* **Stored rows**

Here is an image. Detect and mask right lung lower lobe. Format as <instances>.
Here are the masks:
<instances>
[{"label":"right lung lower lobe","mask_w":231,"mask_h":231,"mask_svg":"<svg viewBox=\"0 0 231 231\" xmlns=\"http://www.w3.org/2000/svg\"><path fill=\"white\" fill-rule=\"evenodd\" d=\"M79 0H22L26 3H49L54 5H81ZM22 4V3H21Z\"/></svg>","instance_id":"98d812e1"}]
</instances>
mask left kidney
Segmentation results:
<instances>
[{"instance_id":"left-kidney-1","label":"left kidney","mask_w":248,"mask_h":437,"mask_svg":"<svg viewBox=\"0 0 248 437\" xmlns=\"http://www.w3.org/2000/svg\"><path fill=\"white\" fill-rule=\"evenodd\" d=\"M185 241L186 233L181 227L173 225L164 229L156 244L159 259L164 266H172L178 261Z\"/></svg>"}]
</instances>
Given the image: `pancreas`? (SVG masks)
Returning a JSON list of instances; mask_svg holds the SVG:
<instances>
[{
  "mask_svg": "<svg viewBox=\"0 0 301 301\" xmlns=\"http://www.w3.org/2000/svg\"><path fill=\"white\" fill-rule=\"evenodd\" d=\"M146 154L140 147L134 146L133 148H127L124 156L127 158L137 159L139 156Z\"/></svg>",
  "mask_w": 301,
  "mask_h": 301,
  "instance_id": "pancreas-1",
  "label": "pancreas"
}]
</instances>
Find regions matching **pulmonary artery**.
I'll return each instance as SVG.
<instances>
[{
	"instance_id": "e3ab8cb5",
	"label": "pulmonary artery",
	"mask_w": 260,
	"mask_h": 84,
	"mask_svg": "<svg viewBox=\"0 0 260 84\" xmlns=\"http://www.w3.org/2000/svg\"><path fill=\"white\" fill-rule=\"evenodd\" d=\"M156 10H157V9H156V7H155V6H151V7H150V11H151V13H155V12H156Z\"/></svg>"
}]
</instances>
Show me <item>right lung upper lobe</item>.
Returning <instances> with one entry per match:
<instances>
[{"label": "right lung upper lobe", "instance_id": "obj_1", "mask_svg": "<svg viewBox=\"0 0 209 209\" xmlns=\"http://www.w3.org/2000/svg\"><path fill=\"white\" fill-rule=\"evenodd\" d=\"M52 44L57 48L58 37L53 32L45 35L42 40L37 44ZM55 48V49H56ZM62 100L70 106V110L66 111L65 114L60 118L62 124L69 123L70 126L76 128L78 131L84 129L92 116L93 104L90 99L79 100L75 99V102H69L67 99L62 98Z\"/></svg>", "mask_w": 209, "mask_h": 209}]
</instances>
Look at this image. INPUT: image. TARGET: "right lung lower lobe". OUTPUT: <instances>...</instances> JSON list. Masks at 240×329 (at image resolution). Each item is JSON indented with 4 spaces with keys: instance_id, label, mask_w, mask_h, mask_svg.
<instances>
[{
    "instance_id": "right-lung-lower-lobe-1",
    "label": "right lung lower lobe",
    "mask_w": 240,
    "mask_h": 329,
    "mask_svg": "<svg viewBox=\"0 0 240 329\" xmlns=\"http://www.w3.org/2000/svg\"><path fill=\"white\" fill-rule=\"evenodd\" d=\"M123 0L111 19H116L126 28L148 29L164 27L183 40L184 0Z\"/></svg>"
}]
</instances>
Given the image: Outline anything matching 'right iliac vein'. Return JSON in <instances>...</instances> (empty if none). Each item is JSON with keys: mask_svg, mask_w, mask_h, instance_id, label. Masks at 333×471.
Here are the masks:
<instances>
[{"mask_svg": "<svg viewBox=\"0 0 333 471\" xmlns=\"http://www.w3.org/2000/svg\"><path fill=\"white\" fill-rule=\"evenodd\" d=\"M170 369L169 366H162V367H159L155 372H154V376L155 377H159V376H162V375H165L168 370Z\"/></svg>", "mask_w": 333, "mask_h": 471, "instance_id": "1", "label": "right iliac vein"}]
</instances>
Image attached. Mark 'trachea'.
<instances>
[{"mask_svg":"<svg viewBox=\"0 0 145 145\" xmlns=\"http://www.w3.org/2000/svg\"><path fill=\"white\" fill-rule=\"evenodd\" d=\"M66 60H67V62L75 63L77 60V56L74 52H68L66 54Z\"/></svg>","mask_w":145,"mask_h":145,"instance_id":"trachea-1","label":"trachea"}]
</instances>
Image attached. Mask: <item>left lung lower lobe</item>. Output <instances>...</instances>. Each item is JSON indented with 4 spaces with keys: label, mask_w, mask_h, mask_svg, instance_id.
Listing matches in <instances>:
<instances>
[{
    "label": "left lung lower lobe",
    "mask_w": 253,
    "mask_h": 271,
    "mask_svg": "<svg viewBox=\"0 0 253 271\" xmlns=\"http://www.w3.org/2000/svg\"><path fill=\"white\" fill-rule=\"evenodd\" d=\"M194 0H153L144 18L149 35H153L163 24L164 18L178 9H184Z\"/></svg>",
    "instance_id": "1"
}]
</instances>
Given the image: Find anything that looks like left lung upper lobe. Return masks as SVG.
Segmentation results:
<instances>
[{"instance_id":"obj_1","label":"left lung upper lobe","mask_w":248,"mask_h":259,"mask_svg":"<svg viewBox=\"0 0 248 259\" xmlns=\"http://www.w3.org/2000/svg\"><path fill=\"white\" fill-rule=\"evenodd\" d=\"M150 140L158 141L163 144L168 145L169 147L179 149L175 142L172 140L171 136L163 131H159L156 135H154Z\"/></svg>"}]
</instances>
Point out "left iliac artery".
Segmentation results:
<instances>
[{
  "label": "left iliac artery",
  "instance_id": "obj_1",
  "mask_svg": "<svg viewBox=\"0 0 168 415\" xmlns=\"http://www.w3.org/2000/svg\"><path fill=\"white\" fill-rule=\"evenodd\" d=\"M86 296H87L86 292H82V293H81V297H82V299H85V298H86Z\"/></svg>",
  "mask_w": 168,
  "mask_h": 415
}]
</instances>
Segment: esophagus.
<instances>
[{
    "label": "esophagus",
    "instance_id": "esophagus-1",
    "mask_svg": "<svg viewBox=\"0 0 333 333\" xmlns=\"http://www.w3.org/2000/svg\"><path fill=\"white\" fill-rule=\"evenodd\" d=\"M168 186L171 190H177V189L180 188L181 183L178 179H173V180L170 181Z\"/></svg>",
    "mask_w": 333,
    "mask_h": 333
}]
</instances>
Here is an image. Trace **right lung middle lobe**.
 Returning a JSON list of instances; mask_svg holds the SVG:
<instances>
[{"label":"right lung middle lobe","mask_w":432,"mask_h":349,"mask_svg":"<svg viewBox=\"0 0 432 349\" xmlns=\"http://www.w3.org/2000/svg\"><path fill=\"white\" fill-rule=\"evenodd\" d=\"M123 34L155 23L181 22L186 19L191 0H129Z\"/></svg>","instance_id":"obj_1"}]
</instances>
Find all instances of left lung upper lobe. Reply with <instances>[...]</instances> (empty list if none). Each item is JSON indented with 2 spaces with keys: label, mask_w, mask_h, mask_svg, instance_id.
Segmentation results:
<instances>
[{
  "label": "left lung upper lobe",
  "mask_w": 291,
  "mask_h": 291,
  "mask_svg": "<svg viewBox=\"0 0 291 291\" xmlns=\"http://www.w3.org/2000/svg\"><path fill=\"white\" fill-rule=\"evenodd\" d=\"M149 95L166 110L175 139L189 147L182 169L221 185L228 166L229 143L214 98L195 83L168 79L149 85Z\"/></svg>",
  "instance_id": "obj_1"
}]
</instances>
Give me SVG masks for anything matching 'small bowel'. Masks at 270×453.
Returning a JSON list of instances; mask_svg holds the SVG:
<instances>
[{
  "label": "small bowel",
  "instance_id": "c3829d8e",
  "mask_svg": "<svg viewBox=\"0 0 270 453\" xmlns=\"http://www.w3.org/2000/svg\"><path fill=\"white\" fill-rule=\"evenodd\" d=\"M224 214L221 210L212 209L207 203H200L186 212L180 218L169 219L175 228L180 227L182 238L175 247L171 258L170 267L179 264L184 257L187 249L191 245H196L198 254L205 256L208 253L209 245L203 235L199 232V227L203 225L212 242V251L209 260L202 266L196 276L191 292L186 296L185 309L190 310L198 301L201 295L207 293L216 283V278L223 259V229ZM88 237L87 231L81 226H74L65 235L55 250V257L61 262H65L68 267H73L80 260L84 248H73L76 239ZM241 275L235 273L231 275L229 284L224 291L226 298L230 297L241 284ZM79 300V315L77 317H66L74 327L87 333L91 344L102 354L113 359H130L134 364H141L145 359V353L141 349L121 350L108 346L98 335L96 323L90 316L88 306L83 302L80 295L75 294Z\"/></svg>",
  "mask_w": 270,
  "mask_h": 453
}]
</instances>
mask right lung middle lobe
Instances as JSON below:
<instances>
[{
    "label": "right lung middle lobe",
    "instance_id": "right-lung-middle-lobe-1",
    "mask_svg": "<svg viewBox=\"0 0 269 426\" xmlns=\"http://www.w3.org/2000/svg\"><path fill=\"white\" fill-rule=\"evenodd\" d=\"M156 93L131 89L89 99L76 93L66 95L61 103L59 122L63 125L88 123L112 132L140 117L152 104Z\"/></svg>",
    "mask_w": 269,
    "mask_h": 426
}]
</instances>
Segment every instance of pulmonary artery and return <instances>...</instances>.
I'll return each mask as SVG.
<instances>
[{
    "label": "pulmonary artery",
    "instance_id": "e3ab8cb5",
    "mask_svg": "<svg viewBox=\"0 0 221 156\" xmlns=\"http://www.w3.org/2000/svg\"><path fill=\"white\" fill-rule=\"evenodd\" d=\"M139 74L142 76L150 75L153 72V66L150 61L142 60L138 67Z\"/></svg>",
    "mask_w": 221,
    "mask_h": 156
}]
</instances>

* **Task**
Reproduce verbatim the stretch of the data above from the line containing "Segment every instance" through the final line of the data.

* **Solution to the exercise**
Segment every instance of pulmonary artery and return <instances>...</instances>.
I'll return each mask as SVG.
<instances>
[{
    "label": "pulmonary artery",
    "instance_id": "e3ab8cb5",
    "mask_svg": "<svg viewBox=\"0 0 221 156\" xmlns=\"http://www.w3.org/2000/svg\"><path fill=\"white\" fill-rule=\"evenodd\" d=\"M139 74L142 76L150 75L153 72V66L150 61L142 60L138 67Z\"/></svg>",
    "mask_w": 221,
    "mask_h": 156
}]
</instances>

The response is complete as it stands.